-- START OF Source extract --

The Spaniard's surname means "arrow", and he made sure nobody needed a translation when he went through the gesture of unleashing one just before he crossed the line.
"I've always done that in my biggest victories," the 25-year-old said, although he has not been pulling many arrows from his quiver recently: his results sheet has been lacking in wins for the last two years. Or, as Flecha himself put it, "there have been lots of jokes about how the arrowhead needs sharpening and the bowstring tightening recently."
The Ibanesto rider's aim was certainly true enough, though, when he shot off from a break of eight riders with 10km to go and kept his pursuers at around a bow's length all the way to the finish.
Flying along on pancake flat roads, Flecha explained he was confident of hitting the bull's-eye in his finish target because he knew the route exceedingly well: by the most bizarre of coincidences his girlfriend, Lourdes, is working as an electronics engineer on a work exchange in the French Space Research Centre, located a bare kilometre from the finish line.
"I knew exactly when I had to attack in order to maintain some kind of difference," Flecha added. "It was like I was coming home to her." For the second consecutive stage, the major favourites were content to let lesser-known riders take the day's honours, all too aware that today's 47km time trial between Gaillac and Cap'Decouverte will open up hostilities in the final battle for the yellow jersey.

-- END OF Source extract --

▶ Directions:
**1.** List every distance in kilometers that the cycling report mentions.
**2.** Copy the cycling report word for word, starting with "The Ibanesto rider's" and going on through "the finish line.".
**3.** Take the cycling report further, picking up after its final sentence.

-- START OF Extracted entries --

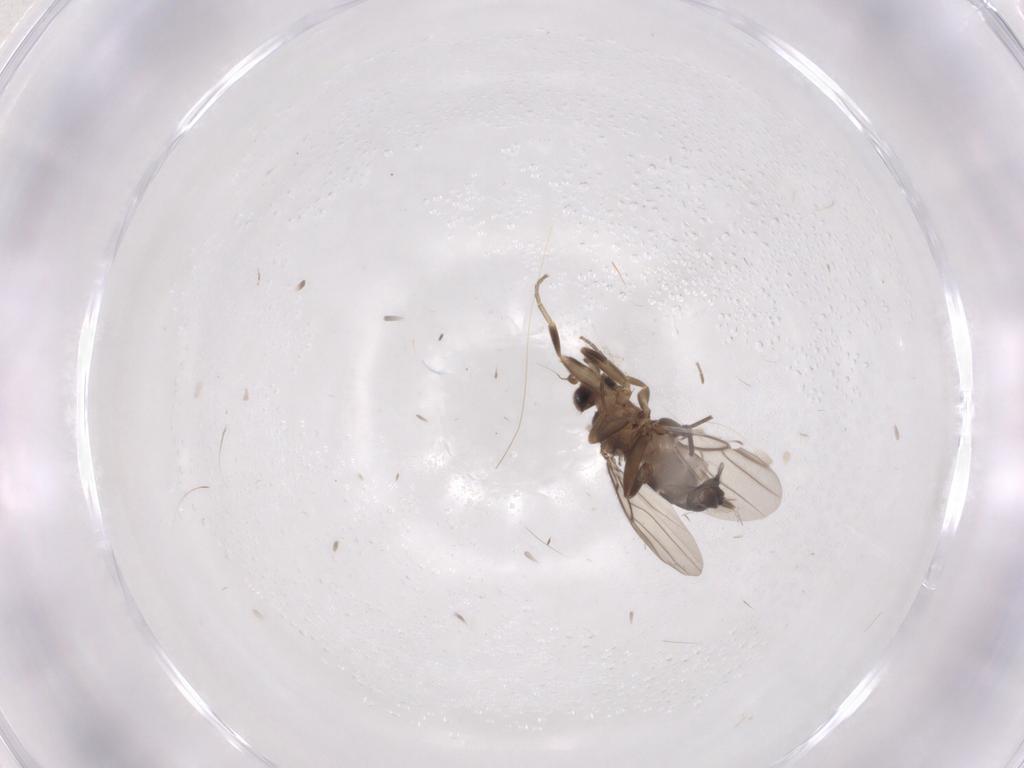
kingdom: Animalia
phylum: Arthropoda
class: Insecta
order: Diptera
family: Phoridae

-- END OF Extracted entries --

▶ Responses in order:
**1.** 10km, a bare kilometre, 47km

**2.**
The Ibanesto rider's aim was certainly true enough, though, when he shot off from a break of eight riders with 10km to go and kept his pursuers at around a bow's length all the way to the finish.
Flying along on pancake flat roads, Flecha explained he was confident of hitting the bull's-eye in his finish target because he knew the route exceedingly well: by the most bizarre of coincidences his girlfriend, Lourdes, is working as an electronics engineer on a work exchange in the French Space Research Centre, located a bare kilometre from the finish line.

**3.**
Followed by four Pyrenean stages, the race leader Lance Armstrong, just 21sec ahead of his closest pursuer, Alexandre Vinokourov, has been repeating mantra-like ever since the race left the Alps that "this will be the most important time trial for me since I first won the Tour in 1999".
"It's tricky and technical, but not too tricky. I like it," said Armstrong, who has won all bar one of the Tour's long time trials in his five-year reign in yellow. He is receiving moral support from the most unlikely of sources - although given that stage 11 had passed under the shadow of Carcassonne's vast medieval city walls and concluded with Flecha's belligerent gesture, perhaps the sight of his fellow-American and Republican supporter Arnold Schwarzenegger handing Armstrong his fourth yellow jersey of the race on the finishing podium was not totally out of place.
Sporting even more bodyguards than Armstrong's usual cohort of minders at the start in Narbonne - around eight compared to the Texan's mere two - Schwarzenegger's black-suited back-up had previously blasted a three-metre wide obstacle and people-free trail for the American film star to swagger through, his usual toothy grin stuck firmly in place. Presumably Arnie enjoyed himself rather more than on his other recent morale-raising visit for Americans abroad - to Iraq.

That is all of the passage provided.